Your instructions
Lines below that hold the word "ankle" must be copied in full.
++++++++++++++++++++
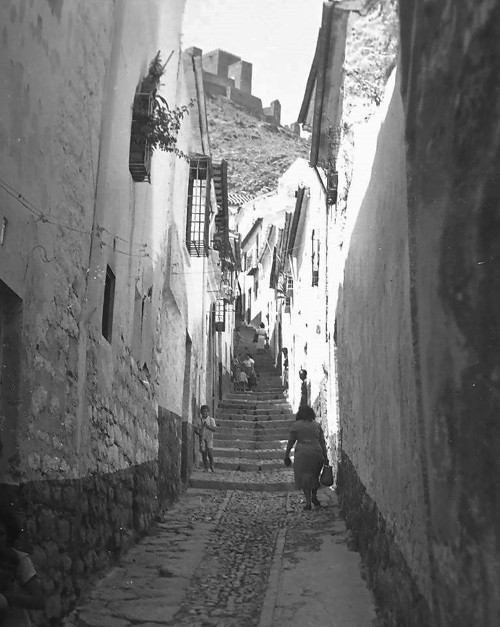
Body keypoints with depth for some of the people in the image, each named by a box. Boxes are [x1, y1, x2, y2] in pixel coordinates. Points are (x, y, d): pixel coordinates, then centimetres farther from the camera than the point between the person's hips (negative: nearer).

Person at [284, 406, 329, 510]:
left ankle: (308, 502, 3)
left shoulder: (296, 425, 1)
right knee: (314, 476, 22)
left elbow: (290, 442, 2)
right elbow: (322, 442, 6)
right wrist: (325, 457, 9)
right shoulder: (317, 425, 9)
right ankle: (314, 497, 23)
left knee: (304, 477, 5)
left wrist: (286, 456, 9)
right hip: (316, 453, 3)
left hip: (302, 454, -2)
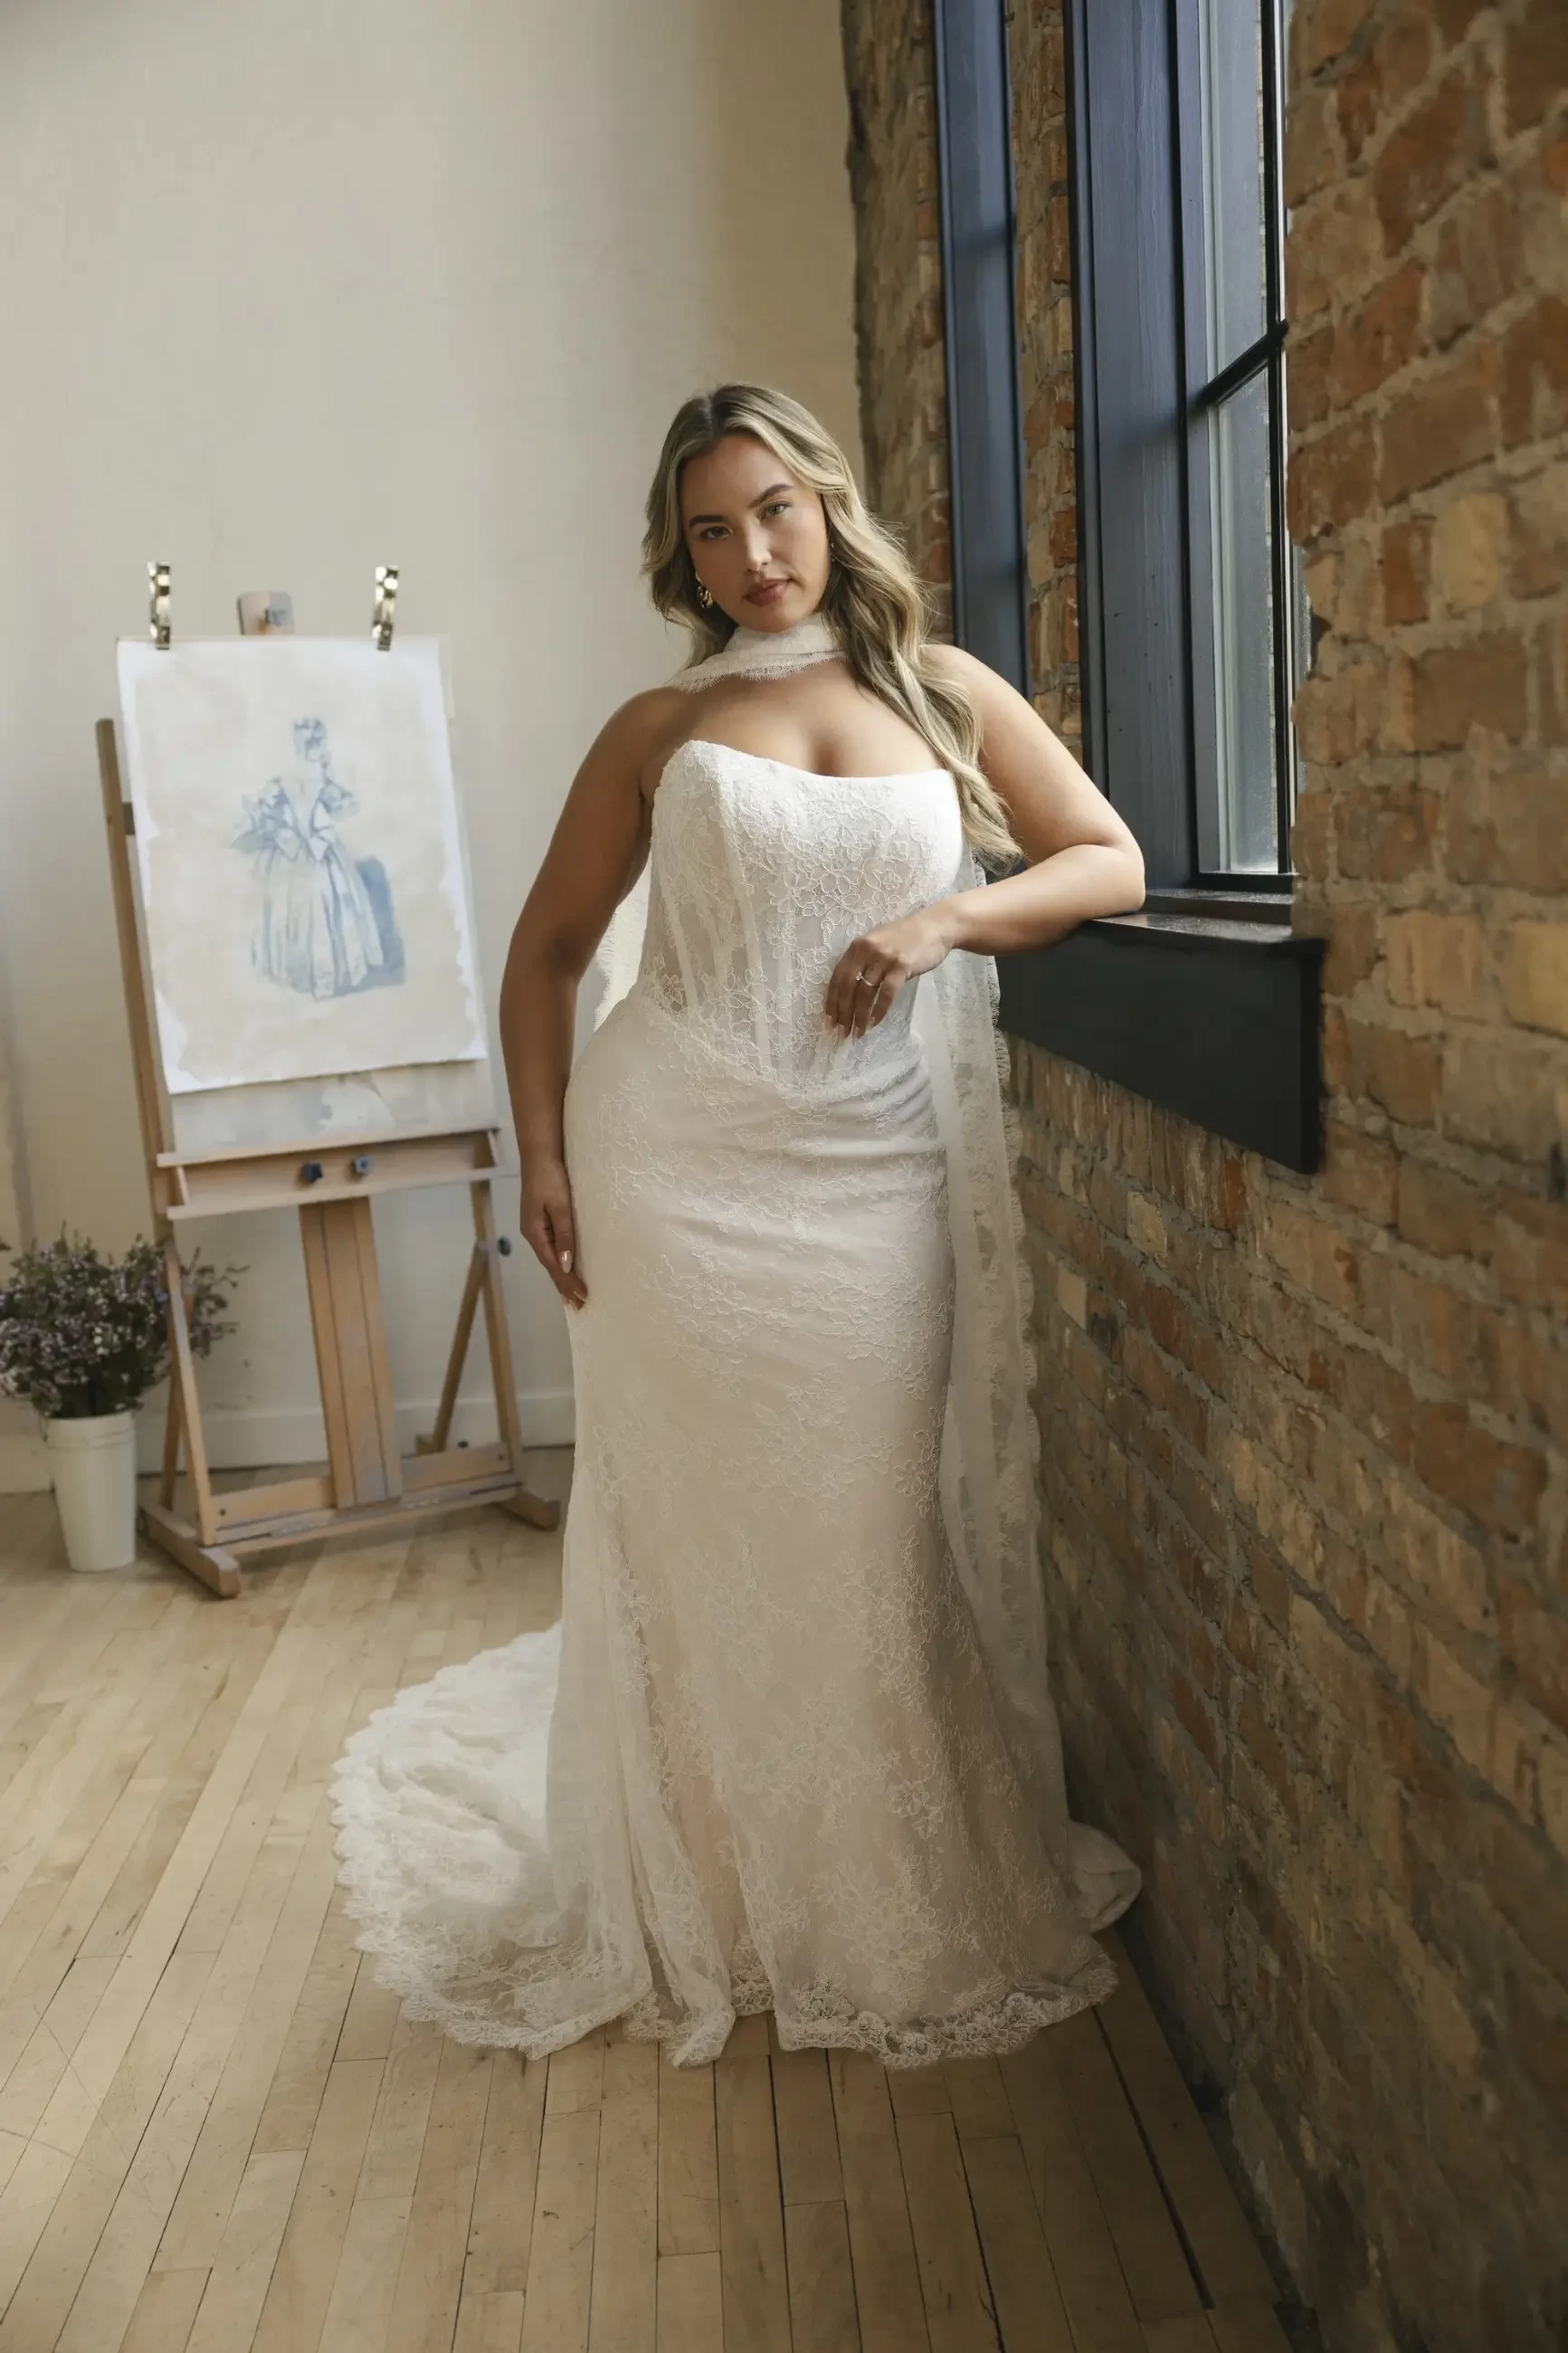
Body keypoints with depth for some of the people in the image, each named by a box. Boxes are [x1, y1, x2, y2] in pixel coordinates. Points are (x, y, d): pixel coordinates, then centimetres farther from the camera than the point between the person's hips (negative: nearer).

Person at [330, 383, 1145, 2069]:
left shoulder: (946, 694, 11)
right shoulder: (658, 729, 9)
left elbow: (1110, 864, 7)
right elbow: (547, 948, 10)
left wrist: (941, 918, -9)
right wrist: (542, 1152, 0)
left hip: (875, 1175, 1)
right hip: (677, 1171, 0)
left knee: (875, 1535, 5)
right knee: (696, 1534, 7)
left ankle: (898, 1902, 26)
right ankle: (705, 1909, 26)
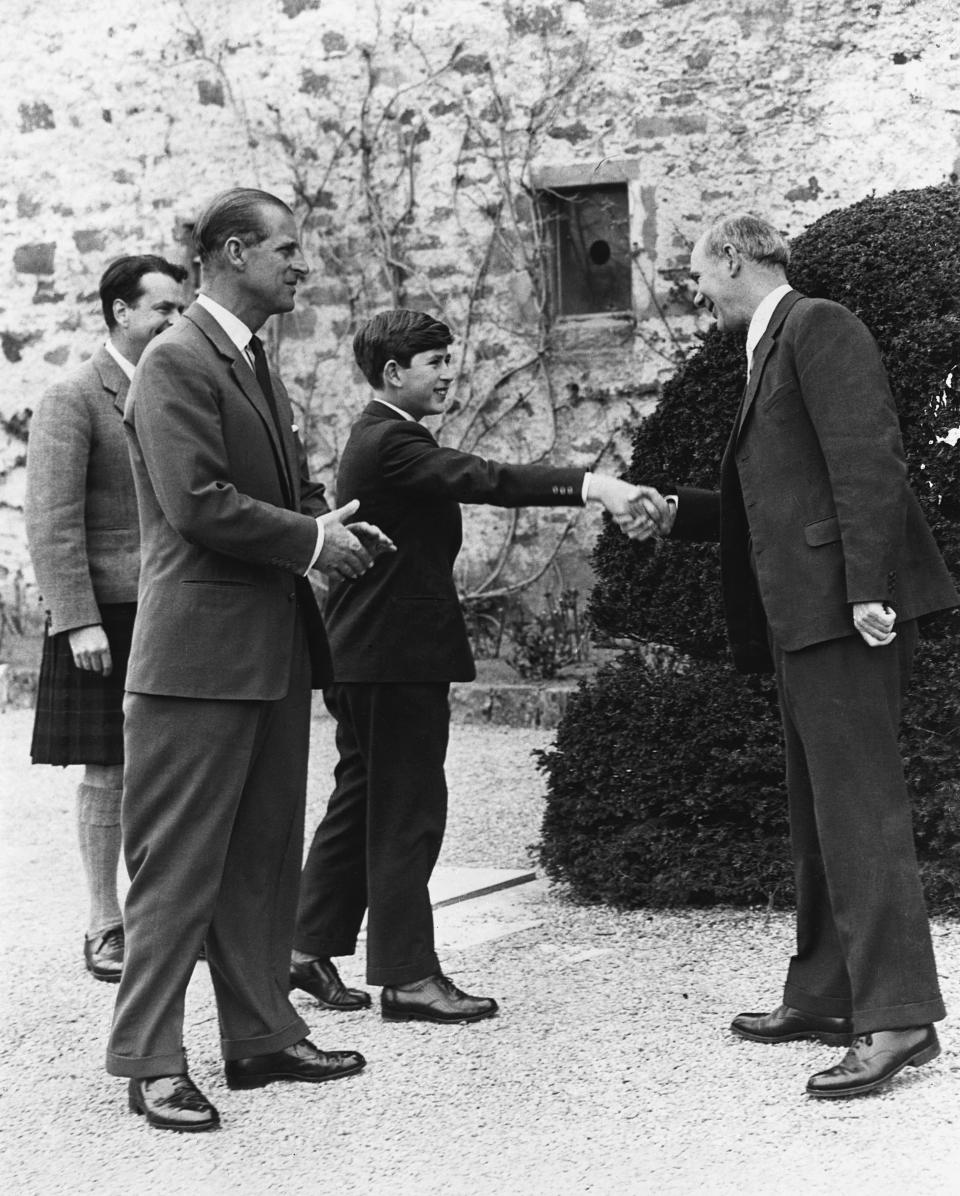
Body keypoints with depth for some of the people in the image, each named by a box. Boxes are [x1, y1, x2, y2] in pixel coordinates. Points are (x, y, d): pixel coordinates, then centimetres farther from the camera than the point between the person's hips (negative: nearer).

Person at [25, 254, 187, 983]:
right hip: (109, 615, -5)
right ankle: (106, 926, 10)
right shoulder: (73, 401, -5)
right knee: (108, 772, 1)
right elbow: (52, 523, -10)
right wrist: (79, 622, -17)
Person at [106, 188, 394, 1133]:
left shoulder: (254, 363, 17)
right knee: (179, 865, -3)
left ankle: (261, 1036, 24)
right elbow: (199, 502, -22)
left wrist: (332, 527, 5)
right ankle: (151, 1061, 3)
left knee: (264, 857, 14)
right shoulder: (177, 363, -12)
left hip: (273, 649, 9)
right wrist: (310, 540, -12)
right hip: (201, 653, -9)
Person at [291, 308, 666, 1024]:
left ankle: (312, 947, 23)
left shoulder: (381, 438, 18)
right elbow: (482, 480, -31)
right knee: (407, 812, -6)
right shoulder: (390, 442, -18)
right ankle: (408, 977, -2)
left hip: (369, 654, 11)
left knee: (363, 801, 16)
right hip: (397, 655, -11)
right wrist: (591, 486, -39)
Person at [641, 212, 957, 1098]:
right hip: (804, 616, 11)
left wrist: (868, 589, -24)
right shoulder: (772, 351, 23)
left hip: (844, 606, -11)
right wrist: (675, 511, 19)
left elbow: (869, 458, -18)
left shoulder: (819, 328, -7)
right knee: (820, 814, 14)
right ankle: (825, 997, 23)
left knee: (860, 806, -13)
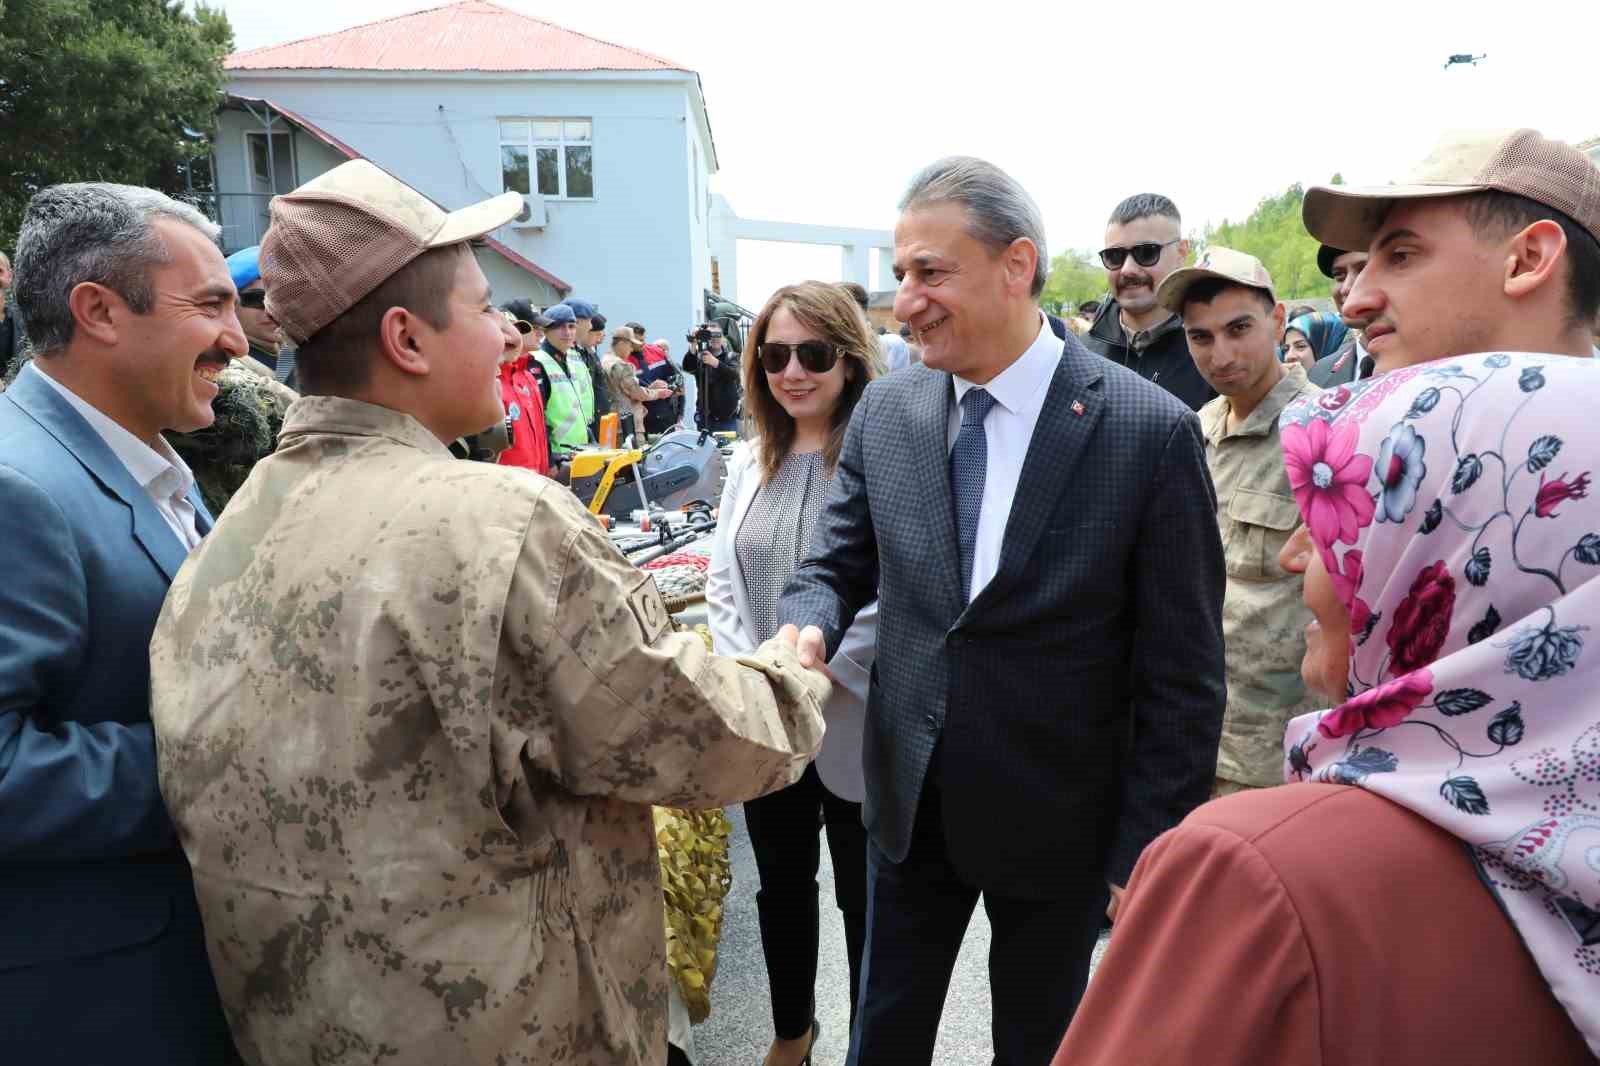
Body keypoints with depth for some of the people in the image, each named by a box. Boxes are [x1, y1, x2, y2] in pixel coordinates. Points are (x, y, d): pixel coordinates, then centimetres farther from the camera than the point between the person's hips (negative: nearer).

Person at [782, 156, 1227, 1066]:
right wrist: (807, 632, -17)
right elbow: (838, 567, 6)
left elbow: (1183, 676, -12)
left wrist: (1147, 856, -10)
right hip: (909, 797, 3)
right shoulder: (885, 410, -3)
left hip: (1059, 816, -3)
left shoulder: (1152, 431, -16)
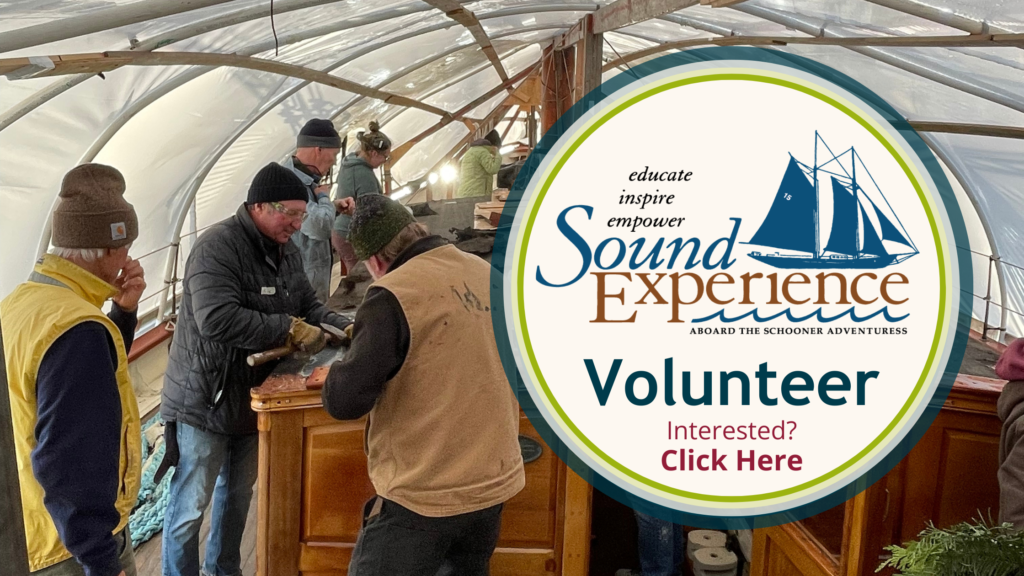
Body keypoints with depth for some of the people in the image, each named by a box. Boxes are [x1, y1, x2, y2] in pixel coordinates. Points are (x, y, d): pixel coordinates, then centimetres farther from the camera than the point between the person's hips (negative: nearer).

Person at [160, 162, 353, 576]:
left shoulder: (287, 251, 4)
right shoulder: (217, 247, -24)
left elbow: (308, 306, 9)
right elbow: (217, 320, -36)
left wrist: (345, 329, -9)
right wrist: (289, 330, -31)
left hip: (253, 397, 9)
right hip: (204, 400, -8)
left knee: (238, 494, 23)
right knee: (190, 505, 4)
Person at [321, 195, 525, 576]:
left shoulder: (395, 295, -19)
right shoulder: (491, 276, 1)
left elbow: (344, 401, -21)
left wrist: (337, 373, 0)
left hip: (424, 496, -7)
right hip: (495, 483, 7)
++++++++++++++++++++
Result for this exercise
left ankle: (308, 502, 3)
right ankle: (314, 497, 23)
left ankle: (898, 1902, 26)
right ankle: (705, 1909, 26)
right ankle: (106, 926, 10)
left ankle: (261, 1036, 24)
right ankle: (151, 1061, 3)
left ankle: (312, 947, 23)
right ankle: (408, 977, -2)
right ankle: (825, 997, 23)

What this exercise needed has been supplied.